[Stored data]

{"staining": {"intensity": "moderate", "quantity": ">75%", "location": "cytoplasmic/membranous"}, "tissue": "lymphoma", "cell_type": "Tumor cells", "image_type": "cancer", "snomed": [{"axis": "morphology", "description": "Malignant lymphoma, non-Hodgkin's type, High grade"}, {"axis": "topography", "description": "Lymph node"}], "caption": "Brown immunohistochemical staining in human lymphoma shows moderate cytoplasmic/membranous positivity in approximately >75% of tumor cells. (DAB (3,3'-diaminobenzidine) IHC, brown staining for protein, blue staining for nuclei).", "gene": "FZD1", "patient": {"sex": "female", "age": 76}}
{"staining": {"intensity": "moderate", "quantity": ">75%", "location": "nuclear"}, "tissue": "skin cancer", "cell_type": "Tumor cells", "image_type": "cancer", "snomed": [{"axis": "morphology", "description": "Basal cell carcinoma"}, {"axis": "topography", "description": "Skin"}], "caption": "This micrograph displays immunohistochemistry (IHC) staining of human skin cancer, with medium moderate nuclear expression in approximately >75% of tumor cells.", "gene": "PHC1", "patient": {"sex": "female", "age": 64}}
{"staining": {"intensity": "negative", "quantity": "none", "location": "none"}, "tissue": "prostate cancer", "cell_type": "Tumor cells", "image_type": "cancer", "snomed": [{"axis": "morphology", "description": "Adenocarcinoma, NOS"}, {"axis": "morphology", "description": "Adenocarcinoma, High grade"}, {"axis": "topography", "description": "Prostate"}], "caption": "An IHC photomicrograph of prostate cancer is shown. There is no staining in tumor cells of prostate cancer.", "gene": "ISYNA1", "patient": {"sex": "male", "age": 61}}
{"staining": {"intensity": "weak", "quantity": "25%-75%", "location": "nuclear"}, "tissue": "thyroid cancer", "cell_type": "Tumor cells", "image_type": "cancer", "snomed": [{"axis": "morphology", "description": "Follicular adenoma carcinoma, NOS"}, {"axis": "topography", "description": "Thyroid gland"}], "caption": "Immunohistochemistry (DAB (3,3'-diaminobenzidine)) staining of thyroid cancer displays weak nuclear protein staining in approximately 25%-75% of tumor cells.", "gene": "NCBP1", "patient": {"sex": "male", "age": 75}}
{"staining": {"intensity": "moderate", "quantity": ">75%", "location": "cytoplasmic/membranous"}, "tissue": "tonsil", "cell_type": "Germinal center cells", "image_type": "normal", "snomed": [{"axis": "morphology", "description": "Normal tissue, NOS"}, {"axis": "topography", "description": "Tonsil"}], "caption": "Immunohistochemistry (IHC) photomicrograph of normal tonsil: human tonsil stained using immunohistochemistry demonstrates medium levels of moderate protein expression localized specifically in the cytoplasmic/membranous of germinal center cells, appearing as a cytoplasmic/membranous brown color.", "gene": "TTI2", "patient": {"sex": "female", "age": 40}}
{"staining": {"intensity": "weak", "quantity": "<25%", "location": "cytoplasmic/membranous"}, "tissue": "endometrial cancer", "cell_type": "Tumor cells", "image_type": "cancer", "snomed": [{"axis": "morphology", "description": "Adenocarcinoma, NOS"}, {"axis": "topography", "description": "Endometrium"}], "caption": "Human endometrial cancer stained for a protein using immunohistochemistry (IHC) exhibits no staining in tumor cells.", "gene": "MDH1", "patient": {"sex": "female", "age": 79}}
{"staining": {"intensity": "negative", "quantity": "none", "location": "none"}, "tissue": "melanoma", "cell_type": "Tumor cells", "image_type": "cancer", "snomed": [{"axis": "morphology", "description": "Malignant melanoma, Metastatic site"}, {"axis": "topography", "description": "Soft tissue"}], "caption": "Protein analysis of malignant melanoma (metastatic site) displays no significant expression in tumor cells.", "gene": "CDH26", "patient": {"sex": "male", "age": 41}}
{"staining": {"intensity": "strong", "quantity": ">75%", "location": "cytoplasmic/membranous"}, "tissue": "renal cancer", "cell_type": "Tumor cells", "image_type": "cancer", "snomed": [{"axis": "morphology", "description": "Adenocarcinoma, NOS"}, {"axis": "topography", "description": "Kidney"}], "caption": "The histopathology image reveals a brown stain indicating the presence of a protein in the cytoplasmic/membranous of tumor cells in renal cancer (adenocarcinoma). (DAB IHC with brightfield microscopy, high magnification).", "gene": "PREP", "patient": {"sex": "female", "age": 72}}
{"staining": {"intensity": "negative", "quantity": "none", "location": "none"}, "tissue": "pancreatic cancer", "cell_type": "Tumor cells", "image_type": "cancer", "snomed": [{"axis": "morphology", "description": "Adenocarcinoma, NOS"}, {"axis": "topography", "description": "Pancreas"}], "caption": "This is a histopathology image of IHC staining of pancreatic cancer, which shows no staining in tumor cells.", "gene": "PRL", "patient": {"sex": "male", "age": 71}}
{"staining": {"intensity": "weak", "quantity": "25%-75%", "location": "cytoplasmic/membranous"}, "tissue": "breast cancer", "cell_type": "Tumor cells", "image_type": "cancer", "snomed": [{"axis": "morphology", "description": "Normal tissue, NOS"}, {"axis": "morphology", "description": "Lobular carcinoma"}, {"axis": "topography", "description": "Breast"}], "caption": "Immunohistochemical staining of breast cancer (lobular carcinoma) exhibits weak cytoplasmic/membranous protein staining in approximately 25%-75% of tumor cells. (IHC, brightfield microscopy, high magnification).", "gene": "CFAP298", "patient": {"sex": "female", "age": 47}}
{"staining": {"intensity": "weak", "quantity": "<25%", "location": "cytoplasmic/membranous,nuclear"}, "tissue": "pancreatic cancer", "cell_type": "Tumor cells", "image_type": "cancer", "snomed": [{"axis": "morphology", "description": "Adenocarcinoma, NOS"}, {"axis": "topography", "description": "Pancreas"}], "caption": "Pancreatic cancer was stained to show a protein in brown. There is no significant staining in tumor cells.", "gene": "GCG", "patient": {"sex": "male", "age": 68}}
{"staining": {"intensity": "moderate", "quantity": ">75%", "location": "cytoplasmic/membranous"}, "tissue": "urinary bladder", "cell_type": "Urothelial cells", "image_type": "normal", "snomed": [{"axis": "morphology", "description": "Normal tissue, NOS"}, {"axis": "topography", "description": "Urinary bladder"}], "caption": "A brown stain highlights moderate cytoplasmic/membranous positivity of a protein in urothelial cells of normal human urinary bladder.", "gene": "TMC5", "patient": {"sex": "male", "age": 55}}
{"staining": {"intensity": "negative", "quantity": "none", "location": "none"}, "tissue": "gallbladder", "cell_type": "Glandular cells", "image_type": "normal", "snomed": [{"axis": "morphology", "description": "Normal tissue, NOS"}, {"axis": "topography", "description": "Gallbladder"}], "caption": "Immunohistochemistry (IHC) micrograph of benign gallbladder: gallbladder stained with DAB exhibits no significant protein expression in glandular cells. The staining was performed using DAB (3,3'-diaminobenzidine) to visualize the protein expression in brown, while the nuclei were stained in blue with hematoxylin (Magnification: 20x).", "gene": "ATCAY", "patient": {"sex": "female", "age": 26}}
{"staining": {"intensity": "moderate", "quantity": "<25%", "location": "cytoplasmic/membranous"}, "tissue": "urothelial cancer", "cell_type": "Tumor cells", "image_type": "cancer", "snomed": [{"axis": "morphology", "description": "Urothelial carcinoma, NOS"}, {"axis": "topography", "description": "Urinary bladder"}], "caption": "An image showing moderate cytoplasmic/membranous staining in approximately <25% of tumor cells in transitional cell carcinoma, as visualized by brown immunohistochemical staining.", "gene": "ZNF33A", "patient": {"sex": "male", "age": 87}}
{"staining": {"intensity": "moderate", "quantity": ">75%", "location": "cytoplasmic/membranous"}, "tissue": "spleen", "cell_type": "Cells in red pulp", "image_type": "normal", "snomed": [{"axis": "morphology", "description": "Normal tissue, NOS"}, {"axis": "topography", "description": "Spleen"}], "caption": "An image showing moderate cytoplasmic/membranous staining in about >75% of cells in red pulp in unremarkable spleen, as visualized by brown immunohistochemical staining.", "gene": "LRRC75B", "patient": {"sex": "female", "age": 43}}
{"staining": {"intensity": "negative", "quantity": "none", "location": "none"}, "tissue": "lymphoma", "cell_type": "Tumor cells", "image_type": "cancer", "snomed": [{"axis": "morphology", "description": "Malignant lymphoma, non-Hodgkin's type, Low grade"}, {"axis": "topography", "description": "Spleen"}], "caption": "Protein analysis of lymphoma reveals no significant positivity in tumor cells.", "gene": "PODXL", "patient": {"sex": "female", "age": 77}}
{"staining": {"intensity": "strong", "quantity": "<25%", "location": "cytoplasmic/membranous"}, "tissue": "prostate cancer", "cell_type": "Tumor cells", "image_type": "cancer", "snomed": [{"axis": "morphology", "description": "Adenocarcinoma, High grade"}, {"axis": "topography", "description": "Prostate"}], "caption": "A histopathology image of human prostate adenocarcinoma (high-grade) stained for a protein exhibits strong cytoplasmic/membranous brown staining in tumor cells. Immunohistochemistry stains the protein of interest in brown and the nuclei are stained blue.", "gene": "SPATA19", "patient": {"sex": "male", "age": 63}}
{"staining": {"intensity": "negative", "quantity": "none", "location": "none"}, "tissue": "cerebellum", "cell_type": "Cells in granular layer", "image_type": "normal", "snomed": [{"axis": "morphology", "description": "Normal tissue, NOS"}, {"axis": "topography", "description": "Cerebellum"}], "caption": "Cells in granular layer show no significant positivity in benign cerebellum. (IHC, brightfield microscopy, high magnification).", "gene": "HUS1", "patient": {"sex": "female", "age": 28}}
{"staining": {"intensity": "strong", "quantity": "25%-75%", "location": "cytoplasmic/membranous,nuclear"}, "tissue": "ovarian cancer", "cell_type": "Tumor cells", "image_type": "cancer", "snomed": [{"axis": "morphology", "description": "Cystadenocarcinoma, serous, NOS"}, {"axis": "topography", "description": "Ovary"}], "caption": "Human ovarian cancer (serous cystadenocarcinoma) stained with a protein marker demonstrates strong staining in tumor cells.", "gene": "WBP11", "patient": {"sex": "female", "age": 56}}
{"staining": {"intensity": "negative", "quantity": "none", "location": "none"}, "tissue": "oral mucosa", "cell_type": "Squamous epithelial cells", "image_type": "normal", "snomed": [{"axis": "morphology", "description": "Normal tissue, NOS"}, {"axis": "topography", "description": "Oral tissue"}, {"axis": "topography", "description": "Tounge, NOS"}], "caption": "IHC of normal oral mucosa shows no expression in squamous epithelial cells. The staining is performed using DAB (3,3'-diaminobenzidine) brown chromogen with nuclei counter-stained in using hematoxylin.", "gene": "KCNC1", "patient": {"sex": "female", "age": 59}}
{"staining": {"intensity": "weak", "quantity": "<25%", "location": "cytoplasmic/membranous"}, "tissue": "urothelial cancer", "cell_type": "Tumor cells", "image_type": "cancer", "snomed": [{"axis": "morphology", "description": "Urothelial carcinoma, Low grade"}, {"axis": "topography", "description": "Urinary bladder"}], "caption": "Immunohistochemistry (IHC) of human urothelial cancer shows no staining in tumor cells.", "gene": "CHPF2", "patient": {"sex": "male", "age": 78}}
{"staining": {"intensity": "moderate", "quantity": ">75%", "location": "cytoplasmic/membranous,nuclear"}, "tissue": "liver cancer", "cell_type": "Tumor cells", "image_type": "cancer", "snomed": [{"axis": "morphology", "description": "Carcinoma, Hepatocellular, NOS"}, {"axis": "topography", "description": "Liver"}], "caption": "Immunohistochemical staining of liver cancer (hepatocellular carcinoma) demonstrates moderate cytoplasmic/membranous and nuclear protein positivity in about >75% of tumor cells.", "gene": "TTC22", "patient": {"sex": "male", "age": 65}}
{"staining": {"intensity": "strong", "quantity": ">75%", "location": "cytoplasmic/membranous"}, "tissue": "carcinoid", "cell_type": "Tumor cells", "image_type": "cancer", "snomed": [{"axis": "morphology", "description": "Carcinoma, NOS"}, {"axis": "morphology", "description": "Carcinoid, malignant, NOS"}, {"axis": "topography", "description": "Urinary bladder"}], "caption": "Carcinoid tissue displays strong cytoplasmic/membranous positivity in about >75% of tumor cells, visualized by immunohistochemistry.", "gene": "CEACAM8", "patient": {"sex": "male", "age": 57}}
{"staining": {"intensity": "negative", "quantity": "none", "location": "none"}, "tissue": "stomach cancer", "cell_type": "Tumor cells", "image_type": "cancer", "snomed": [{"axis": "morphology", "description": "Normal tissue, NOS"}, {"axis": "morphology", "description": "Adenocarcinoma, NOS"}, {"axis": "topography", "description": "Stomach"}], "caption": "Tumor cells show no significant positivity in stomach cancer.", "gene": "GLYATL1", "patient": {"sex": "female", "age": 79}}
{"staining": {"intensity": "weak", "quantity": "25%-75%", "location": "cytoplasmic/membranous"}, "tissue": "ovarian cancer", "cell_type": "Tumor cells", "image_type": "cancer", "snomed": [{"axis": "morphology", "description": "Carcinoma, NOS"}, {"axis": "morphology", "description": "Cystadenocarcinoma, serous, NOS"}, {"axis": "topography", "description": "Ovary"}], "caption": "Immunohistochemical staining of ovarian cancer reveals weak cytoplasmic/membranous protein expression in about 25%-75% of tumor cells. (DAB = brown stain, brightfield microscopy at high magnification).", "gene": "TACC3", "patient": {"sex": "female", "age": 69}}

### What the exercise asks
Print the lines above from the one with "micrograph displays immunohistochemistry" through the one with "IHC photomicrograph of", both included, exactly as written and nothing more.

### Your solution
{"staining": {"intensity": "moderate", "quantity": ">75%", "location": "nuclear"}, "tissue": "skin cancer", "cell_type": "Tumor cells", "image_type": "cancer", "snomed": [{"axis": "morphology", "description": "Basal cell carcinoma"}, {"axis": "topography", "description": "Skin"}], "caption": "This micrograph displays immunohistochemistry (IHC) staining of human skin cancer, with medium moderate nuclear expression in approximately >75% of tumor cells.", "gene": "PHC1", "patient": {"sex": "female", "age": 64}}
{"staining": {"intensity": "negative", "quantity": "none", "location": "none"}, "tissue": "prostate cancer", "cell_type": "Tumor cells", "image_type": "cancer", "snomed": [{"axis": "morphology", "description": "Adenocarcinoma, NOS"}, {"axis": "morphology", "description": "Adenocarcinoma, High grade"}, {"axis": "topography", "description": "Prostate"}], "caption": "An IHC photomicrograph of prostate cancer is shown. There is no staining in tumor cells of prostate cancer.", "gene": "ISYNA1", "patient": {"sex": "male", "age": 61}}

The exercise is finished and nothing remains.